The purpose of tex-smart-umlauts is to automatically encode and
decode umlauts from and to their tex representation, while
preserving the original encoding. In other words, when a LaTeX
file is visited, the original encoding of each character is saved
and the character is transformed to its visible (utf-8)
representation. When the document is saved again, each character
that has been present when the document has been loaded is saved in
its original encoding. Only newly inserted non-ASCII characters
get a new encoding that depends on the user-options of
tex-smart-umlauts. This way, a small change in a document will
not reencode all non-ASCII charactes as iso-cvt would do and only
the modified parts of the document will really be modified on disk.

Usage

Simply add

(add-hook 'LaTeX-mode-hook #'tex-smart-umlauts-mode)

to your .emacs file. This will convert all LaTeX-encoded characters
to their resp. visible encoding and store their original encodings.
This will also automatically register the encoding so that the
original encodings are restored when the buffer is saved.

Change Log

1.3.1

  • Minor changes.

1.3.0

  • Use a true minor-mode.
  • Handle reverting a buffer.

1.2.0

  • Add \ss{} encoding for ß.

1.1.0

  • Convert string is iso-cvt table to multibyte
  • Use inhibit-read-only instead of buffer-read-only

Function Documentation

(tex-smart-umlauts-reencode-all &optional FROM TO)

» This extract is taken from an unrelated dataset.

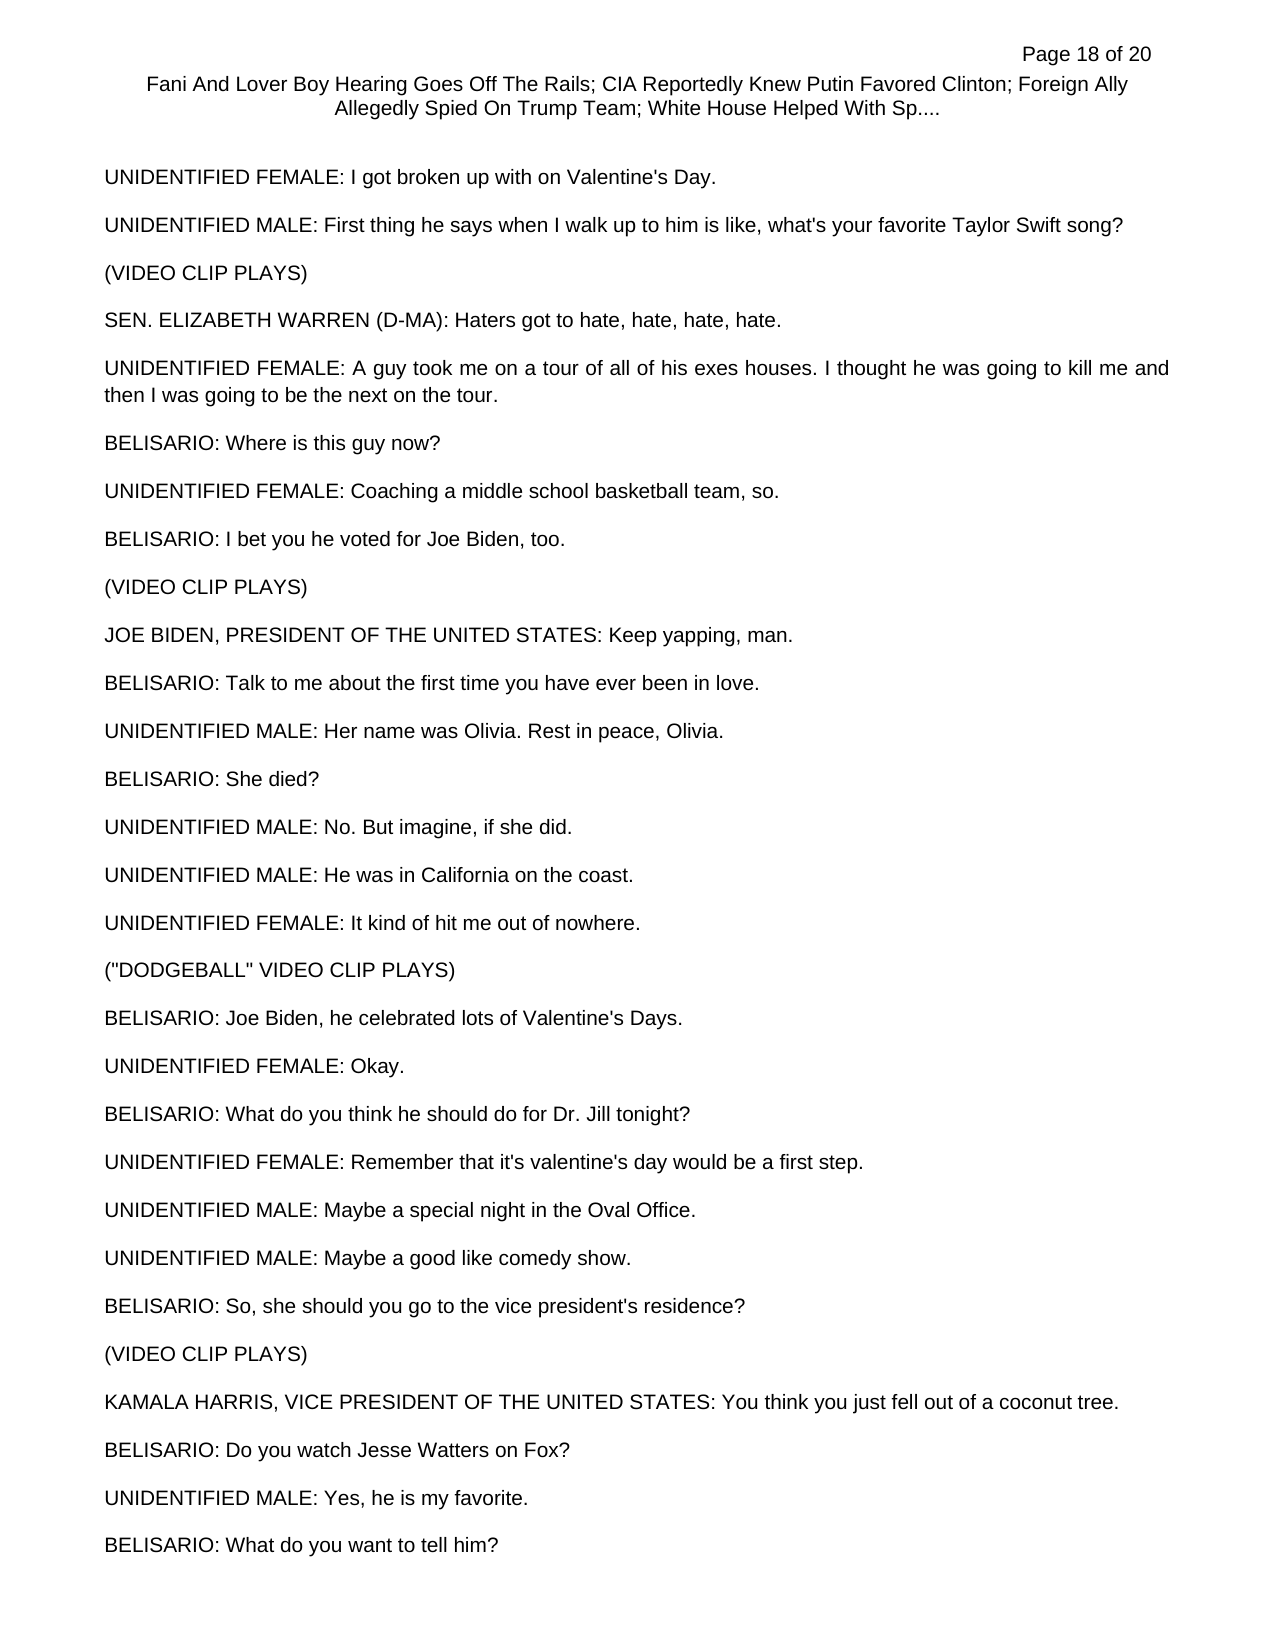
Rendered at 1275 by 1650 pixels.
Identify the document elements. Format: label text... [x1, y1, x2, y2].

Reencode all charactes in region.
Only characters between the buffer positions FROM and TO are
decoded. If FROM and TO are nil the whole buffer is encoded. The
original encodings of all characters in the region is dropped and
replaced by a new encoding according to the rules of
tex-smart-umlauts-encodings and tex-smart-umlauts-encode.

(tex-smart-umlauts-show-encodings)

Show encodings of all umlauts in buffer.

(tex-smart-umlauts-hide-encodings)

Hide encodings of all umlauts in buffer.